-- EXCERPT start --
Hi, I'm 29 and a half weeks pregnant. My partner left about 3 months ago to live with his dad and stepmum because we were arguing all the time. We have tried to patch things up but it hasn't worked, things are worse than ever. I've suffered from depression and OCD from early in the pregnancy, and my ex partner was unable to cope with this. I have felt so lonely and unsupported. There has been loads of things to do in the house which I've had to do by myself and it's becoming increasingly hard the further in the pregnancy I go. He will occasionally help with the odd thing, but most of it is down to me. I get anxious about doing certain things, like cleaning black mould off the ceiling, or cleaning out the fish tank, in case it harms the baby, but I have no choice but to do it myself. I'm so angry and resentful towards my ex and I tell him how i feel in text messages or the odd occasion I see him, and he responds by leaving the house when he visits, or telling me he's switching off his phone.
-- EXCERPT end --
PROBLEM DESCRIPTION: Go on with the post about being pregnant and coping alone after a breakup, starting right after its last sentence. The entries after this point aren't needed.
-- LISTED RECORDS start --
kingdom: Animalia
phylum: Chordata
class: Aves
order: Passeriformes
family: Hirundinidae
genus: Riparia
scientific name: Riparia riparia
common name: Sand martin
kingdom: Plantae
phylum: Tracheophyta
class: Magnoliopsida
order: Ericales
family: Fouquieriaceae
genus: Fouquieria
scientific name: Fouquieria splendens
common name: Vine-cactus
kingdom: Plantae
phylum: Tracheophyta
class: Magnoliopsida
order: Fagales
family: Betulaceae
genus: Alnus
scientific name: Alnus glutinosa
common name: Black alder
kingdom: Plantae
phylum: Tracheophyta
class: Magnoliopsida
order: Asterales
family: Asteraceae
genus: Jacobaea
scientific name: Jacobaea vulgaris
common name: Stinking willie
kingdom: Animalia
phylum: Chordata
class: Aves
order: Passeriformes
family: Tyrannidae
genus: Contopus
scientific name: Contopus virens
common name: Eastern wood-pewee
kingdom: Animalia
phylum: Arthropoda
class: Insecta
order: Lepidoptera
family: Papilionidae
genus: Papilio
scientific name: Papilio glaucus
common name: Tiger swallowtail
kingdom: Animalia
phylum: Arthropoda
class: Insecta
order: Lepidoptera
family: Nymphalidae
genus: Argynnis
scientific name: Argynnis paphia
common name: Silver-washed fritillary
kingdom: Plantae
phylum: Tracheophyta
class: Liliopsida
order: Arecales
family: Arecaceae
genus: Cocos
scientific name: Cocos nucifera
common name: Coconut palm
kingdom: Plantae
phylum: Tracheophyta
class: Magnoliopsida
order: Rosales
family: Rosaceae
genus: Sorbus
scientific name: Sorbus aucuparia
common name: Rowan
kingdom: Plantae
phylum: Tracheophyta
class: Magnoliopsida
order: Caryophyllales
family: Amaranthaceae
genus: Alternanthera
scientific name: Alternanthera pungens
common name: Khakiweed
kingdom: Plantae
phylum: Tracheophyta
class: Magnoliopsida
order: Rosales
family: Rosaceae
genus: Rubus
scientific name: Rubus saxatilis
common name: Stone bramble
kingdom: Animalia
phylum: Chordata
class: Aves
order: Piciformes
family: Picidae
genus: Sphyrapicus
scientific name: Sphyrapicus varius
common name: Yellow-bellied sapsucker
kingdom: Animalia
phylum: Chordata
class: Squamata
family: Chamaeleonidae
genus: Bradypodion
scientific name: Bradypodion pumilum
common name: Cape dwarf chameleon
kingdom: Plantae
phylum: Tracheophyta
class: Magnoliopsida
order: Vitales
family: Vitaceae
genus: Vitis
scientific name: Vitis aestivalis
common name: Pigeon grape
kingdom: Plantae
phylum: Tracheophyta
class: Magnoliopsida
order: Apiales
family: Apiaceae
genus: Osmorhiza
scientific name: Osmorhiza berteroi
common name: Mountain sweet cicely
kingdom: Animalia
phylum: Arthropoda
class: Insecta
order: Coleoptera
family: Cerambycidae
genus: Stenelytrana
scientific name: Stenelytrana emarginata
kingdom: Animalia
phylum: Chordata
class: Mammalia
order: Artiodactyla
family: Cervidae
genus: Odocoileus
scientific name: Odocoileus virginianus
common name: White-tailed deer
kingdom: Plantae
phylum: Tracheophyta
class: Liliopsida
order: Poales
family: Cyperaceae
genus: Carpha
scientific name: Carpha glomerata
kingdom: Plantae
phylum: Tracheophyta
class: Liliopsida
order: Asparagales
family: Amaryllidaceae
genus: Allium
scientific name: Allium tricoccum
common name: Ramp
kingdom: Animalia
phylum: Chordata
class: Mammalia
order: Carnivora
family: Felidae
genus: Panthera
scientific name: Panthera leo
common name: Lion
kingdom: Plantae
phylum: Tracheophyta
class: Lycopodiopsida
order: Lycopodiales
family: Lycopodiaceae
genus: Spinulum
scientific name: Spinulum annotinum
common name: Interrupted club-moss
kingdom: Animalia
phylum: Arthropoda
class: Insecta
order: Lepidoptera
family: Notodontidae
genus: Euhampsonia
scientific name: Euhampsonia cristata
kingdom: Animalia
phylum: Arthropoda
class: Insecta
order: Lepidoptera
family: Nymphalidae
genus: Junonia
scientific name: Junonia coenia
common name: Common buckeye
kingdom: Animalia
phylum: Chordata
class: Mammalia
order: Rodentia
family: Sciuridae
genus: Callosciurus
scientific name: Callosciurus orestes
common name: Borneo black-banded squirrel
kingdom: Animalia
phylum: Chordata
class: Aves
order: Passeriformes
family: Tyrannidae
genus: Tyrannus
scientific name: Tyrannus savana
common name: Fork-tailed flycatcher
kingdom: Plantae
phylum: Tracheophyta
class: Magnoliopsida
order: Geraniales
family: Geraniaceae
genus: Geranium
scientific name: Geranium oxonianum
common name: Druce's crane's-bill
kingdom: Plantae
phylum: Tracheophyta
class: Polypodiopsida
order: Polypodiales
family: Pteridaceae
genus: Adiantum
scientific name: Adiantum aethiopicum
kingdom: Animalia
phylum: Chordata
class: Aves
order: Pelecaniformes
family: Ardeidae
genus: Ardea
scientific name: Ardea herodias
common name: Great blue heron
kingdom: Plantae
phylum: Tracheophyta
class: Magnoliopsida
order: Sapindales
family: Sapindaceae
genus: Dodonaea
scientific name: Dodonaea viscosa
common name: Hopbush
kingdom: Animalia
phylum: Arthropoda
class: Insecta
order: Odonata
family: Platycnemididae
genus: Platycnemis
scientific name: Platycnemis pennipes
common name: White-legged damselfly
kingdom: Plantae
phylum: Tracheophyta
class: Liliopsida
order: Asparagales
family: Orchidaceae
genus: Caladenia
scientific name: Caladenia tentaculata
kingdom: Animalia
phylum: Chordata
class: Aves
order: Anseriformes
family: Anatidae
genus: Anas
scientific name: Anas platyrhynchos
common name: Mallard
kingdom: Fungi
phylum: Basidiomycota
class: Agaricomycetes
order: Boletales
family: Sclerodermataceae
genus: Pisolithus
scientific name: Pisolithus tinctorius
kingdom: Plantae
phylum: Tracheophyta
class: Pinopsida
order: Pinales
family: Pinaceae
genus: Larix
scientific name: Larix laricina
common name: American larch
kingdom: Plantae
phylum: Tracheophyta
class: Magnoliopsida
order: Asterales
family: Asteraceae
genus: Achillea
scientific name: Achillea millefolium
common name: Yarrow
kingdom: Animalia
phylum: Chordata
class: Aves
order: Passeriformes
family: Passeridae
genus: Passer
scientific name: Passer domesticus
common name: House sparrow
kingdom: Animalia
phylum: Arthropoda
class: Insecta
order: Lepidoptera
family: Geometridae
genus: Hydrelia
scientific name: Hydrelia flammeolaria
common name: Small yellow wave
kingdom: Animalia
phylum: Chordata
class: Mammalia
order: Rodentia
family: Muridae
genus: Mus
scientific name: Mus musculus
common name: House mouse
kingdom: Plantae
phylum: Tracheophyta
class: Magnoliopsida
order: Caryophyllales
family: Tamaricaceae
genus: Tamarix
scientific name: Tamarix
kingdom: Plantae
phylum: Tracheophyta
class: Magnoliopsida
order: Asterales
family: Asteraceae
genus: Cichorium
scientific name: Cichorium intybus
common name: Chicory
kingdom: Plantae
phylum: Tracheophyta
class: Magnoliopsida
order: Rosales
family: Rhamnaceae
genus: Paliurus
-- LISTED RECORDS end --
FINAL ANSWER:
I've never felt so lonely in all my life. I don't have any family close by, my mum's dead and my dad hasn't been in contact for years, although now he has a grandchild on the way, he has been trying to get in touch. I'm quite close to my sister, but she lives 4 hours away, works long hours and has three small kids, so doesn't have much time to speak to me on the phone. I also don't have any close friends nearby. I cry every day and would give anything to feel loved and cared for. My sister tells me that I knew what my partner was like before I had a baby with him, and I shouldn't get upset over it. It's true that I did know what he was like. He can't cope with stress, drinks too much and can be very manipulative, but he can also be funny, sensitive and affectionate. I think I tried to only see the good side of him and ignored the bad, even though I knew it was there. Also, I'm in my late 30s and I was desperate for a child. I thought that if I left him, I may not find anyone else for years and I'd miss out on becoming a mother. I haven't had much luck with men and was single for years before I met my ex. Nevertheless, I tried desperately to make the relationship work and I did love him. I was prepared to stay in the relationship for the long-term future. I'm so unhappy with how acrimonious things are between us.
When I tell my ex how hard I am finding things, he tells me that I should stop feeling sorry for myself. I do wonder sometimes if he's right and I am feeling sorry for myself.
I'm getting help for my depression and OCD, but I just wish things were different and I hope things get better.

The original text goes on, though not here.